A/ Un pouvoir conquis par la guerre.

Pépin de HERSTAL a eu avec PLECTRUDE Drogon et Grimoald. A la mort de pépin ils seront mort. Grimoald a eu un fils qui a 6 ans à ce moment et qui s'appelle Théodoald.

Charles, fils de Pépin avec une femme de second rang est emprisonné par PLECTRUDE, elle fait la régence et nomme Théodoald maire du palais.

Les neustrisiens ne reconnaissent pas PLECTRUDE. Les armées sont levées, bataille en 714. Cessation entre neustrie et Austrasie. Maire du palais est Ragenfield.

Alliance avec les frisons : alliance de revers avec la neustrie.

Très mauvaise situation pour les austrasiens. Charles MARTEL s'échappe et se forme un réseau de fidèles. Ils gagnent contre la neustrie en 717. Puis nouvelle bataille en 719 entre austrasiens et neustriens, à nouveau remportée par Charles. Charles en profite pour entrer en Neustrie et s'emparer de Paris (capitale de neustrie) il n'arrive toujours pas à capturer Ragenfied. Celui-ci se replie à Angers, ville qui ne reconnaît pas le pouvoir de Charles, il meurt en 731. Charles MARTEL est le seul maire du palais. Il prend en 724 le titre de princeps (prince). Cependant, il y a encore des régions qui ne reconnaissent pas l'autorité de Charles car durant les années difficiles pour l'austrasie ils ont pris leur indépendance.
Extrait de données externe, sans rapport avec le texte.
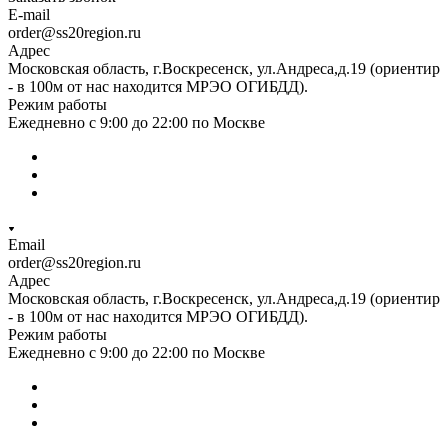
E-mail
order@ss20region.ru
Адрес
Московская область, г.Воскресенск, ул.Андреса,д.19 (ориентир
- в 100м от нас находится МРЭО ОГИБДД).
Режим работы
Ежедневно с 9:00 до 22:00 по Москве
Email
order@ss20region.ru
Адрес
Московская область, г.Воскресенск, ул.Андреса,д.19 (ориентир
- в 100м от нас находится МРЭО ОГИБДД).
Режим работы
Ежедневно с 9:00 до 22:00 по Москве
C'est le cas pour Eudes d'Aquitaine. Charles et Eudes font un traité d'alliance. Il y a aussi des autorités épiscopales qui en avaient marre des conflits et qui ont pris leur indépendance (evêques d'Orleans, Auxerre, Lyon) Pactes de non violence aussi. + toutes les régions de l'est: Alémanie, Thuringe, Bavière.

Beaux succès militaires de Charles mais il ne domine pas tout le royaume à cause des conflits des années 710.

En 711, les musulmans ont passé le détroit de Gibraltar et on conquit l'Espagne contre les wisigoths. Ils continuent et passent les Pyrénées dans les années 720 et s'emparent de certaines villes du midi (Narbonne, Carcassonne, Nîmes). Les musulmans remontent doucement vers le Nord et tombent sur le duché d'Aquitaine (le duché d'Eudes). En 732, expéditions lancées par les arabes vers Bordeaux en évitant Toulouse. En chemin, l'armée d'Eudes est battue. Ils pillent Bordeaux et remontent vers le Nord. (L'objectif est de piller et non conquérir le territoire). Ils visent Tours, ville avec du butin avec la basilique dont les offrandes des fidèles. C'est Charles qui part au devant des troupes musulmanes pour éviter qu'ils arrivent sur Tours, bataille de Poitiers en 732. Charles tue le chef de l'Espagne conquise, le WALI ABD-AL-RAHMAN. Le pape salue sa victoire et obtient une sorte de succès bien au-delà de la Gaule → Immense prestige. Il reprend certaines principautés dans les années 730 notamment l'Aquitaine (qui a perdu les musulmans) et il soumet son pouvoir à la Bourgogne.

Immense prestige alors que le roi mérovingien ne fait rien.
B/ Un pouvoir assis sur des fidèles.

Il a remporté ces victoires car il avait une armée de fidèles. Il développe la vassalité, elle existait mais elle était utilisée par des nobles locaux qui voulaient des hommes de mains pour travailler pour eux. Le vassal reçoit la protection et un bénéfice (c'est à dire une somme d'argent ou des biens pour le récompenser) de la part du seigneur. Très souvent de l'argent à cette époque ou objets.